The core question at the heart of any documentary feature is “how much of this is real, and how much does it matter?” This becomes doubly interesting in The Devil at Your Heels, which is more or less stunt reel. How much of Carter’s persona is affected by director Robert Fortier (the NFB vet, not the journeyman character actor favoured by Robert Altman) and his crew is up for debate, as is the level to which the financiers actually affect the big jump. While motivations and personalities are indeed affected by the observer’s paradox, practical stunts, especially larger-scale ones like the one being attempted, generally are not. Whether driven or goaded, whether playing to the camera or not, Ken Carter still does unimaginable things with an automobile, and steps are taken to get to that end. Whether real or staged, the framework has to exist; they still had to build that eyesore of a ramp, for example.

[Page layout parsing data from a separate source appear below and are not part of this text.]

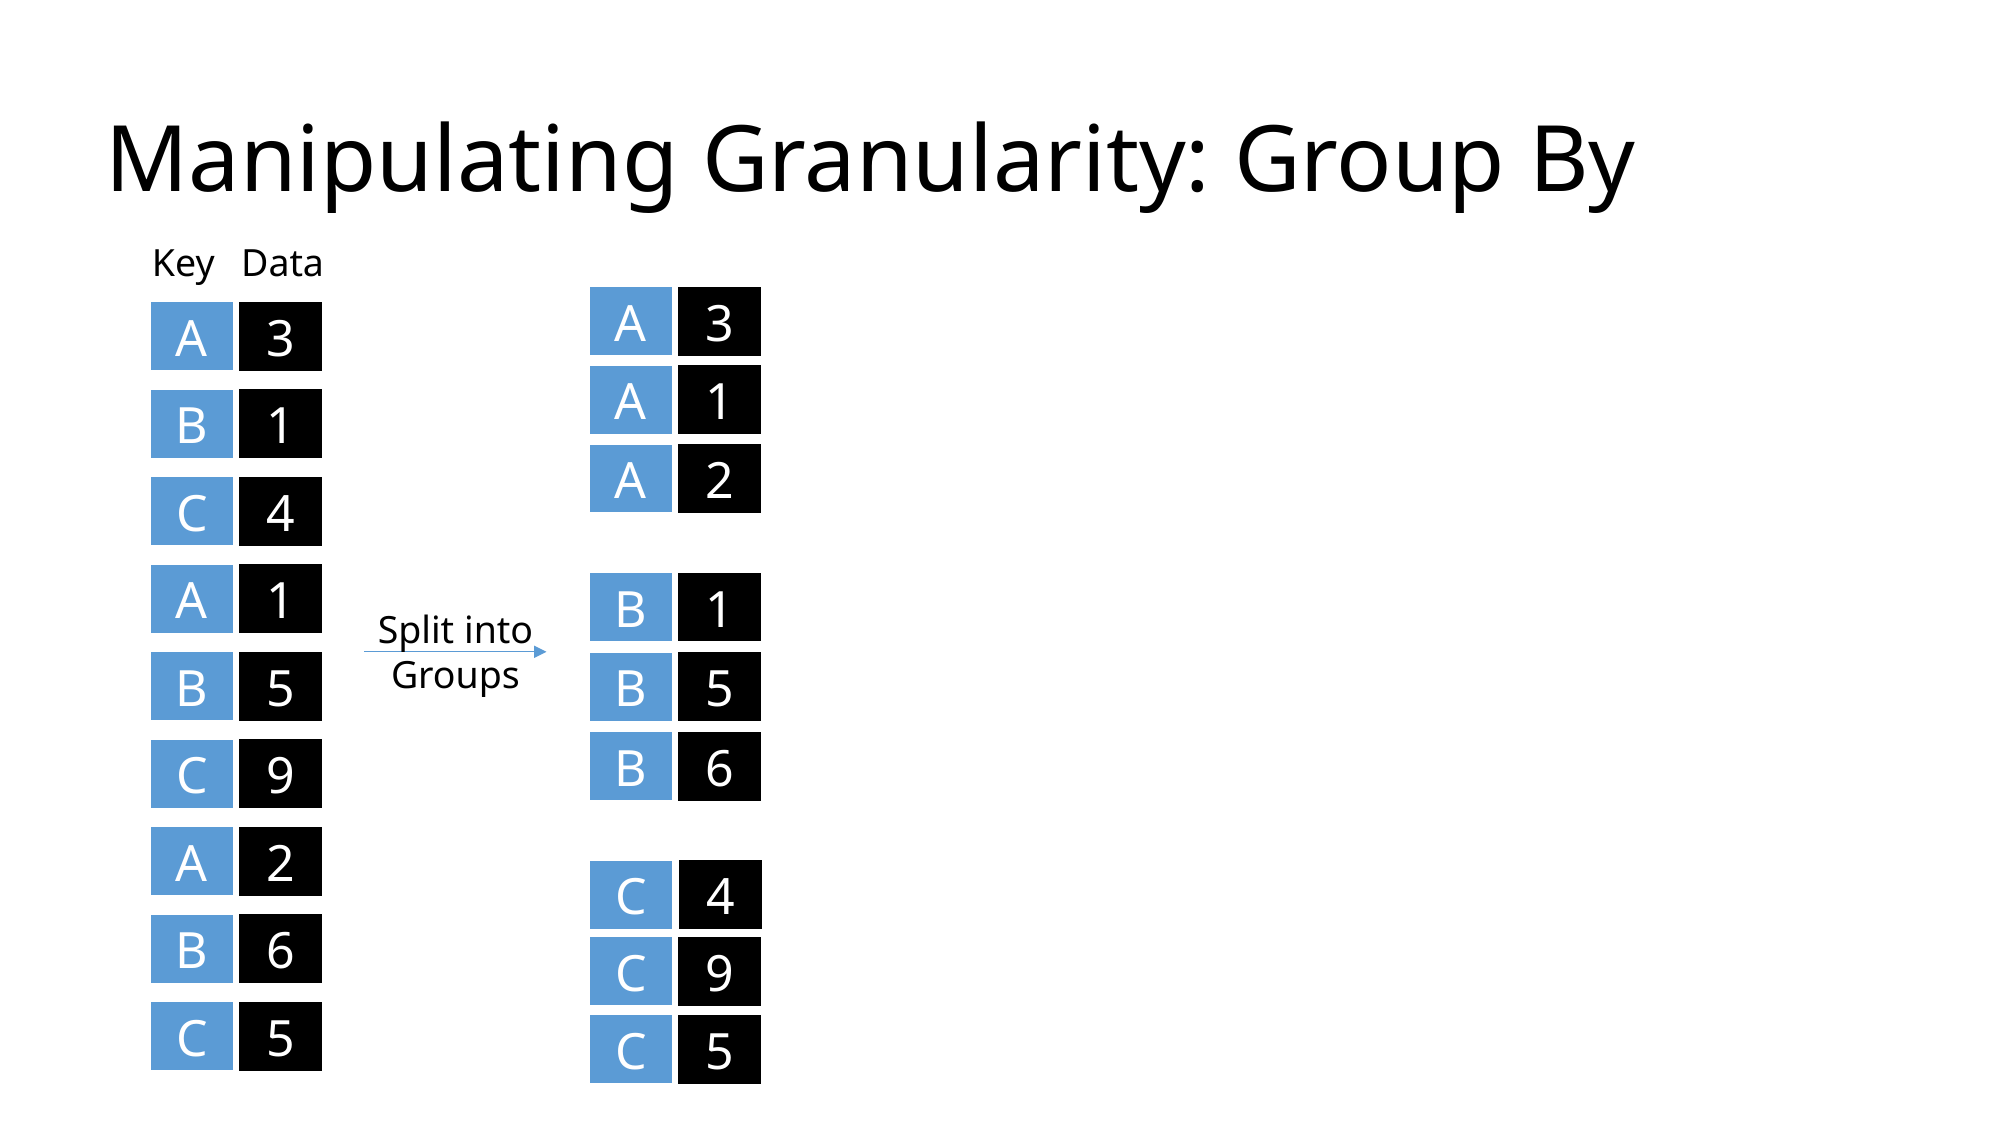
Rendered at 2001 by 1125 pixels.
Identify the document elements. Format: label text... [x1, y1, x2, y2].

title Manipulating Granularity: Group By [90, 52, 1863, 271]
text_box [590, 366, 761, 434]
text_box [151, 565, 322, 633]
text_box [151, 1002, 322, 1070]
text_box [151, 827, 322, 895]
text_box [590, 653, 761, 721]
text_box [151, 652, 322, 720]
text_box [590, 287, 761, 355]
text_box Split into Groups [363, 598, 549, 704]
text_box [590, 732, 761, 800]
text_box Key [137, 231, 226, 292]
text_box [151, 302, 322, 370]
text_box Data [226, 231, 339, 292]
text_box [590, 445, 761, 512]
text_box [590, 1015, 761, 1083]
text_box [590, 937, 761, 1005]
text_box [590, 861, 761, 929]
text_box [151, 390, 322, 458]
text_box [151, 915, 322, 983]
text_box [590, 573, 761, 641]
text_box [151, 477, 322, 545]
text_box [151, 740, 322, 808]
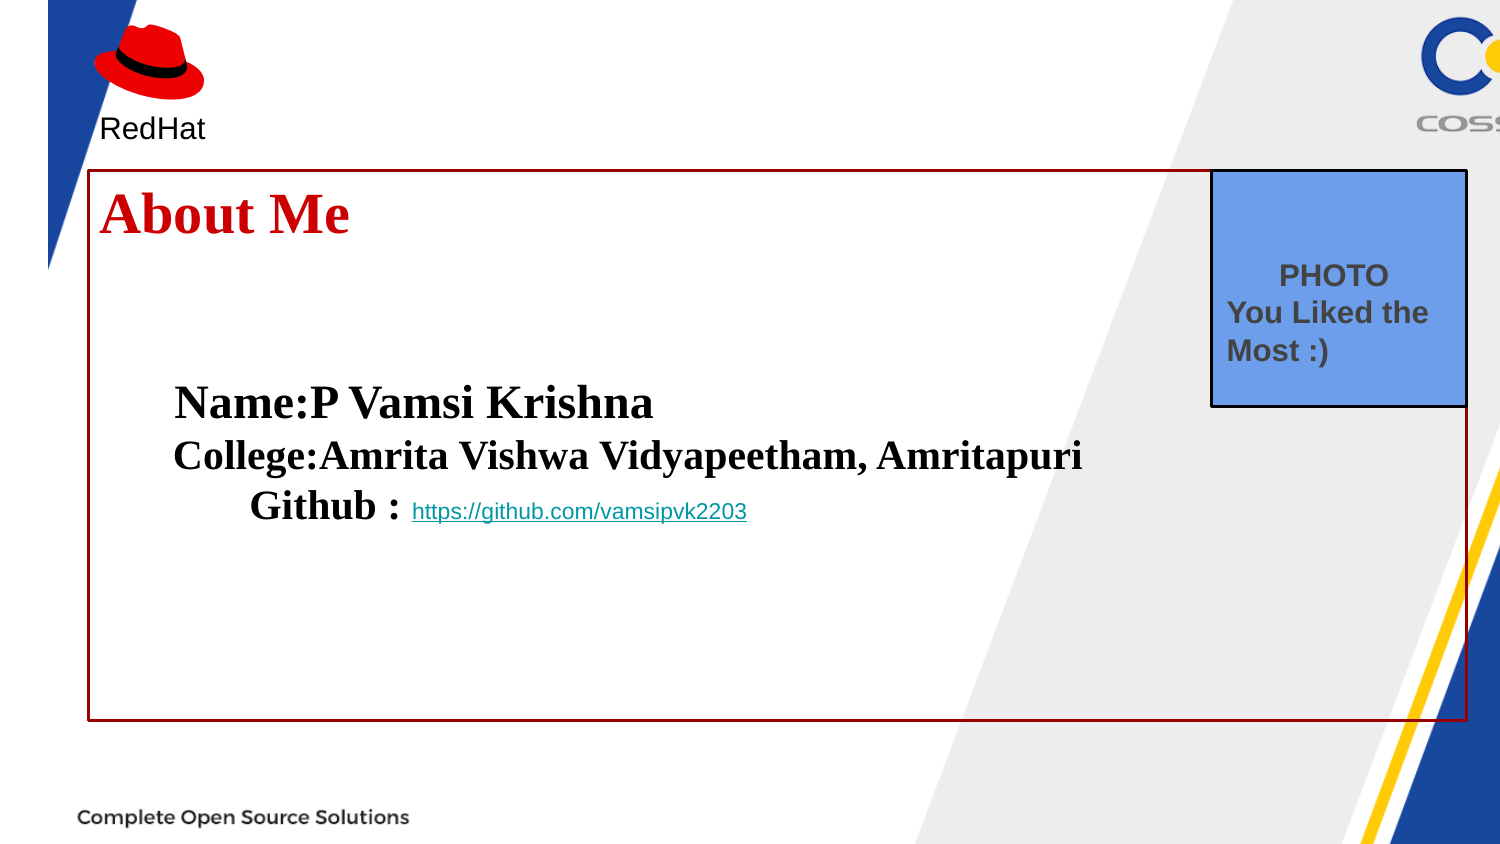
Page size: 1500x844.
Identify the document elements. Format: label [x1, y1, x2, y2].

So ultimately, the film isn’t so much interested in why Carter does what he does, but in the set-up and execution of the act itself. In that spirit, Fortier planted cameras anywhere they would fit in an attempt to convey such anti-cinematic concepts as gravity and torque: hoods, ramps, dashboards, doors. Footage gets slowed down and replayed not so a moment can be underscored or pored over, but so we can register it as a thing that’s actually happening. This culminates in one of the most jaw-dropping and horrifying sequences I’ve seen in a motion picture, documentary or otherwise. It does involve a car and a ramp, and every second of it is real.

The film ends on a bittersweet note, with a wistful shot of Carter sitting in front of the massive ramp, but a quick Google search gives the film dark edge it didn’t have upon initial release. Carter passed away in Peterborough, Ontario in 1983, two years after The Devil at Your Heels was released. His rocket-powered car overshot its target and he died instantly in the ensuing accident. It was the kind of accident that could have happened during any of his prior runs. But that fateful jump seemed better suited to Ken Carter. There wasn’t a network TV crew or foreign investors involved; there was a car, a ramp, an obstacle, and a crowd. The Devil at Your Heels is as worthy an epithet as any, a compelling vérité look at the politics, minutiae, and skull-crushing grandeur of stunt driving. So may the Mad Canadian rest in peace, knowing that he died the way he lived: hauling ass in a rocket car.

The Devil at Your Heels is free to watch on the National Film Board’s web site, along with damn near every other thing the NFB has produced.

Directed by Robert Fortier; starring Ken Carter; 102 minutes.